Local elections are taking place across England today, with more than 4,000 seats being fought over by candidates across 150 councils.
Hackney, Lewisham, Newham, Tower Hamlets, Watford and Sheffield City will all elect mayors.
Polls are open now until 10pm tonight, with the first results expected to roll in between midnight and 1am and throughout the night.
Voters will see the traditional parties on their ballot papers – Conservative, Labour, Liberal Democrats etc – but there may be some they do not recognise.
Who is Renew Britain? Full list of political parties
Voters will have noticed a new political party on the list of options when voting today – Renew Britain.
The fledgling anti-Brexit and centrist party was founded in mid-2017 by Chris Coghlan, a former anti-terrorist officer for the Foreign Office.
According to its website, Renew Britain wants to overturn the public vote on Brexit.
A statement reads: “We want to stop Brexit and believe a second referendum on the final deal negotiated with the EU is overwhelmingly in the interests of both Leave and Remain supporters.
“The British people must be allowed a vote on the reality of Brexit and come to an informed decision.
“We will put pressure on all politicians to offer a second referendum by standing parliamentary candidates in every constituency in the UK.”
The party has backing from French MP Amélie de Montchalin, a politician in President Macron’s En Marche.
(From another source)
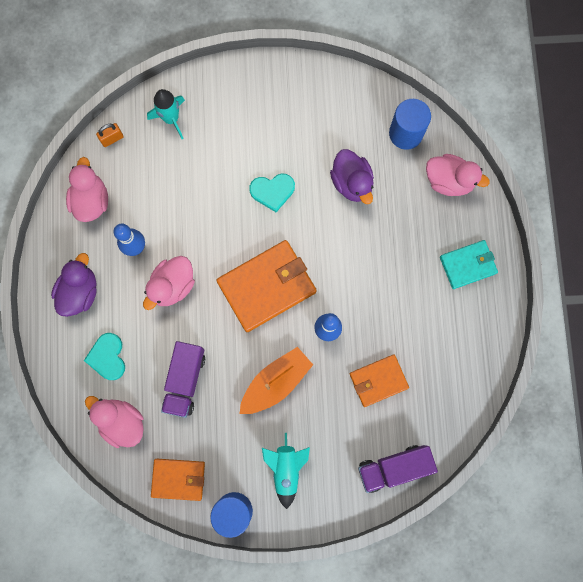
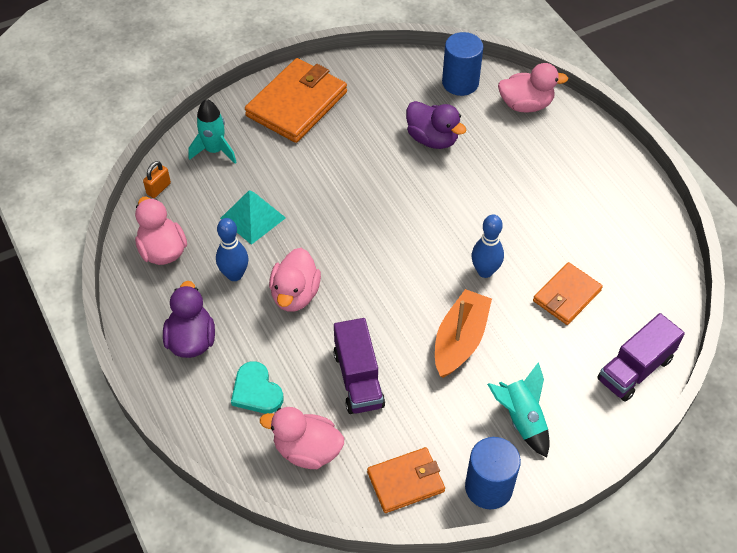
camera: 25 degrees left, 25 degrees down
orange wallet [216,240,317,332] -> orange wallet moved to [245,58,347,143]
turquoise heart [249,174,295,212] -> none
turquoise wallet [440,240,498,289] -> none
none -> turquoise pyramid [220,190,286,245]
Prior to today’s election, former Conservative councillor James Cousins joined Renew giving the party its first government seat.
He was later joined by two former Labour councillors.
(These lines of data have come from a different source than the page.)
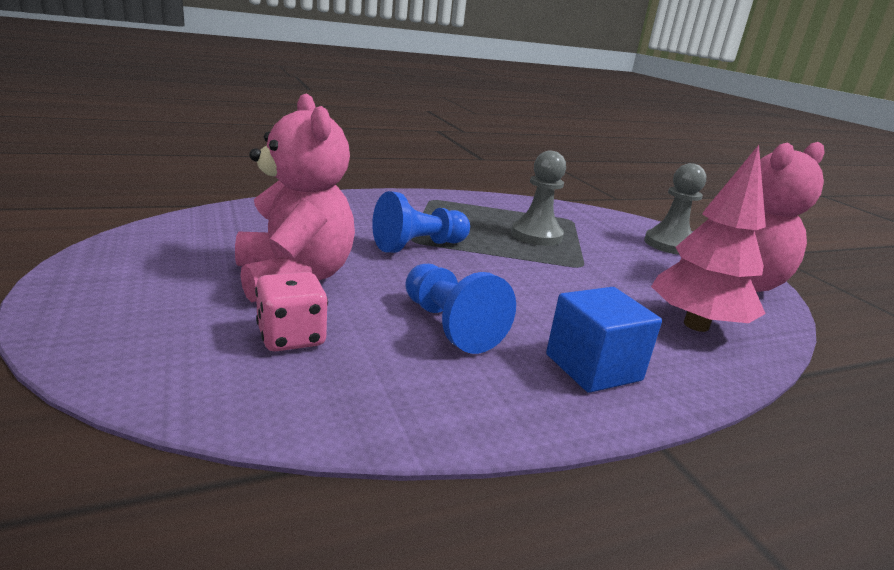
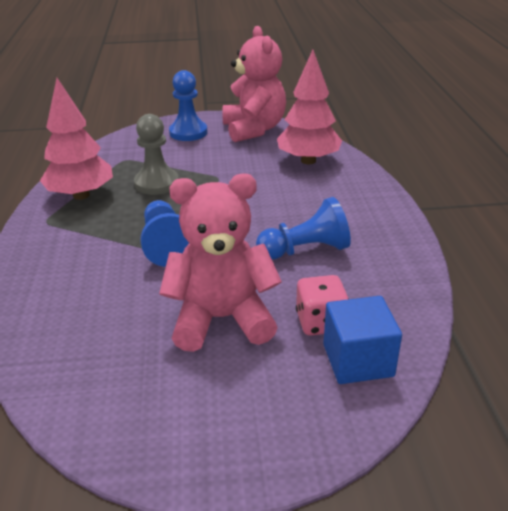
camera: 70 degrees left, 10 degrees up
blue cube [546,287,662,393] -> blue cube moved to [323,296,402,384]
grey pawn [644,163,706,255] -> blue pawn [169,70,207,141]
none -> pink tree [40,78,113,200]

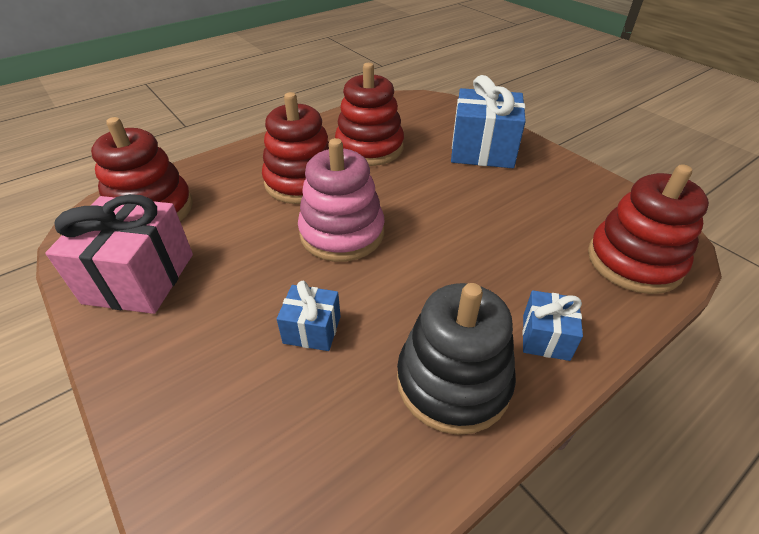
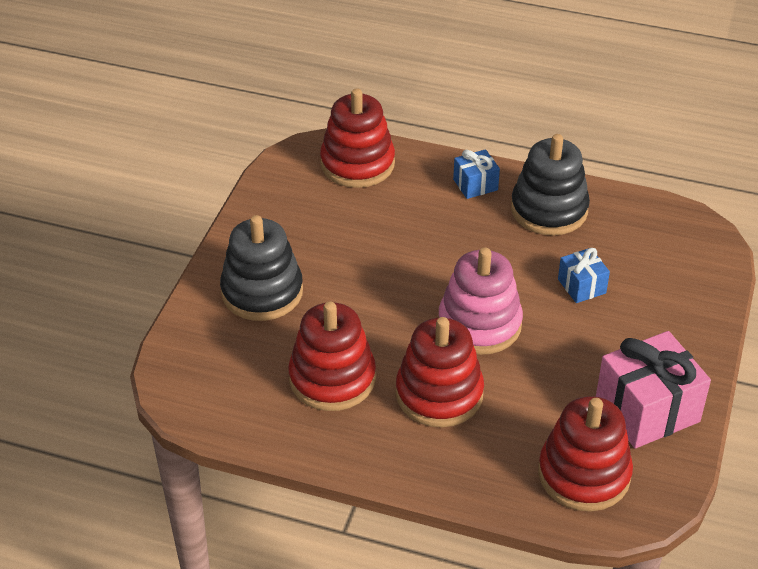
camera: 125 degrees left, 0 degrees up
blue gift [451,75,526,168] -> black stacking toy [220,215,303,321]

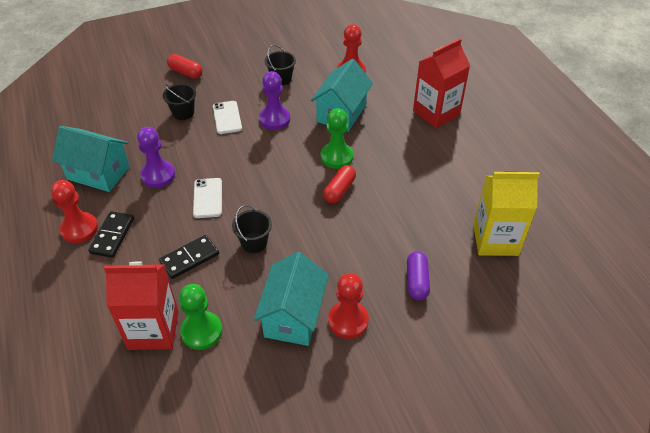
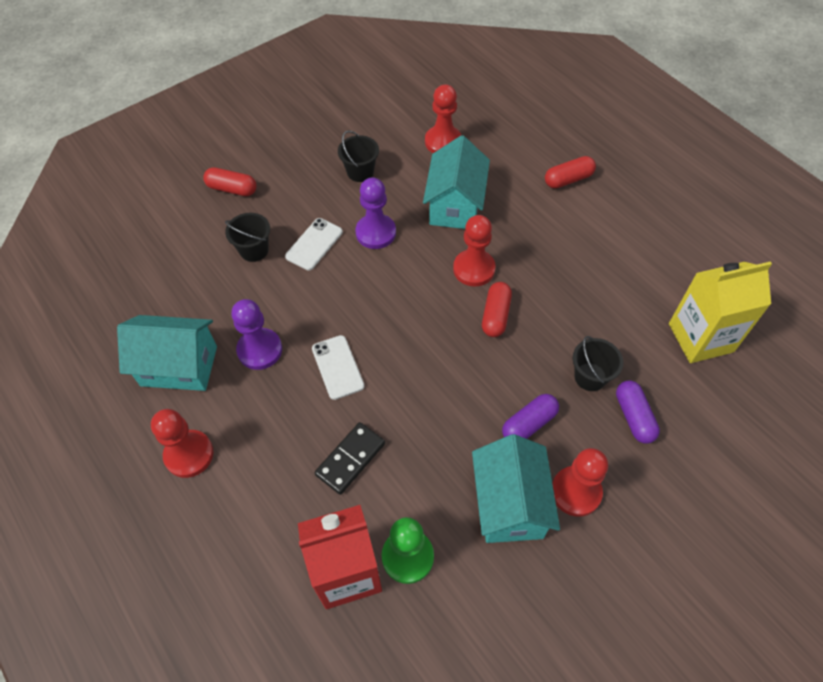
camera: 15 degrees left, 10 degrees up
black domino [88,211,134,258] -> none
white phone [213,101,242,134] -> white phone turned 60 degrees clockwise [285,218,343,271]
black bucket [232,205,272,253] -> black bucket moved to [573,336,623,391]
green pawn [321,108,353,169] -> red pawn [453,215,496,287]
red carton [413,38,470,128] -> red capsule [545,156,596,188]
none -> purple capsule [502,394,559,439]

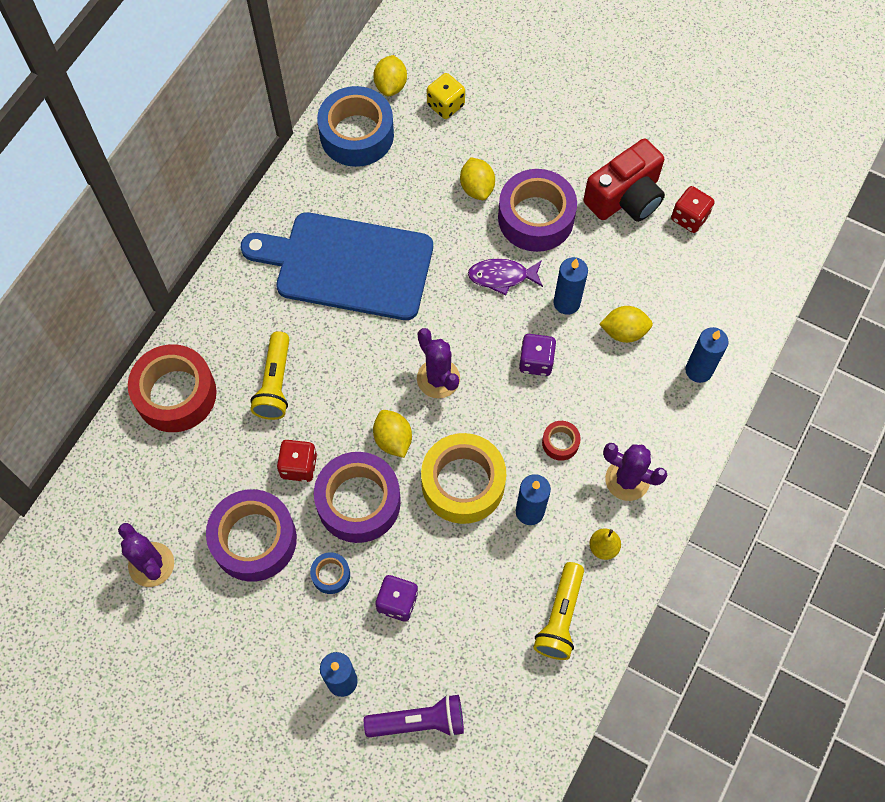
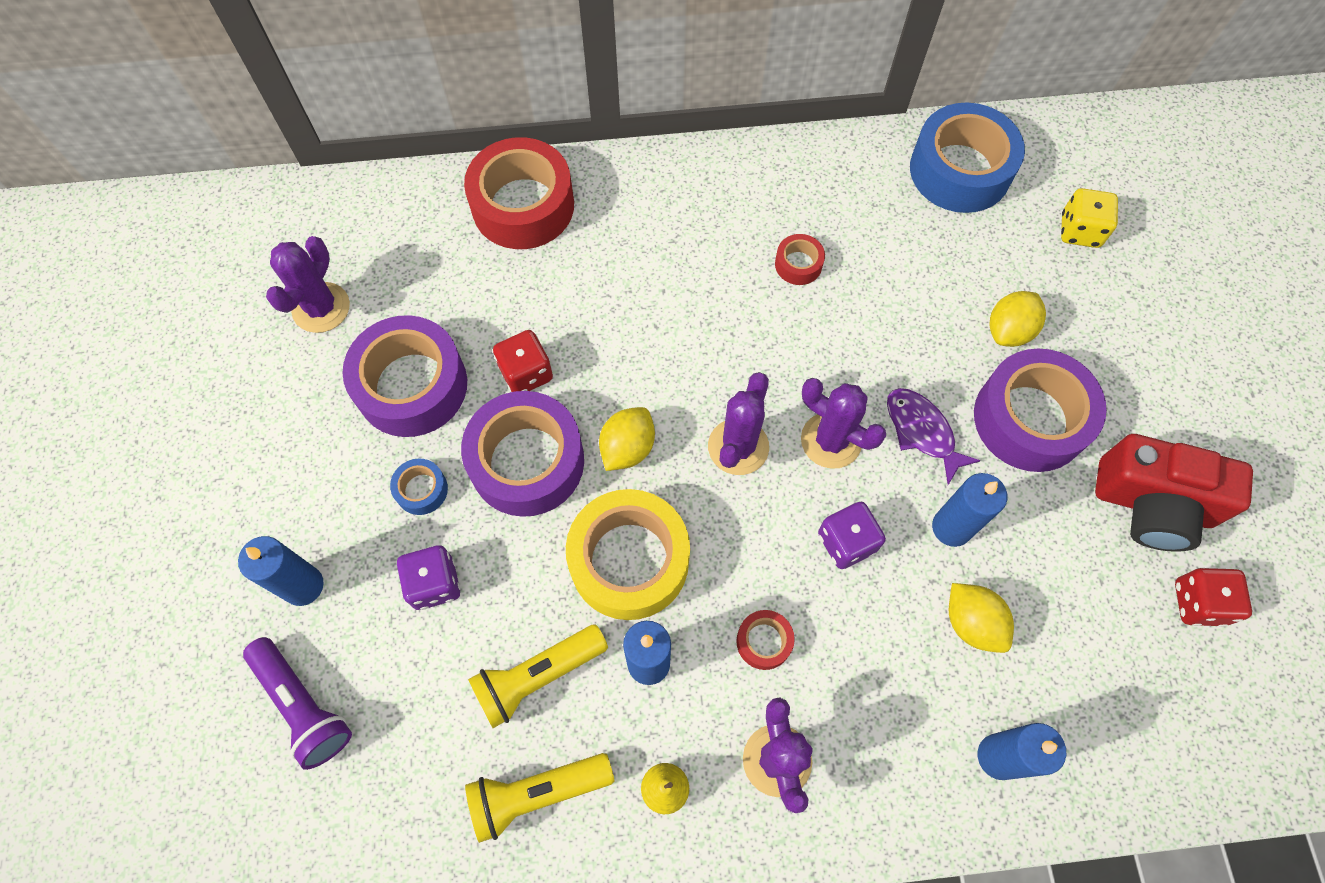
camera: 55 degrees right, 0 degrees up
blue cutting board [241,212,433,320] -> red tape [775,234,825,285]
yellow flashlight [251,331,290,420] -> yellow flashlight moved to [468,625,608,728]
yellow lemon [373,55,407,96] -> none
none -> purple cactus [801,378,886,469]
Full list of main political parties
Also on the ballot paper today are the Conservatives, Labour, Liberal Democrats, Greens, UKIP, along with independents and lesser-known parties.
All have been stressing their commitment to local services with messages on everything from bin collections to council tax payments.
Who are the candidates?
Your local elections offices should publish a list of all the candidates standing for election where you live, according to The Electoral Commission.
To find out more information, check your local council website.
Only basic details about the candidates are allowed to be listed such as their name, address and party, if it applies.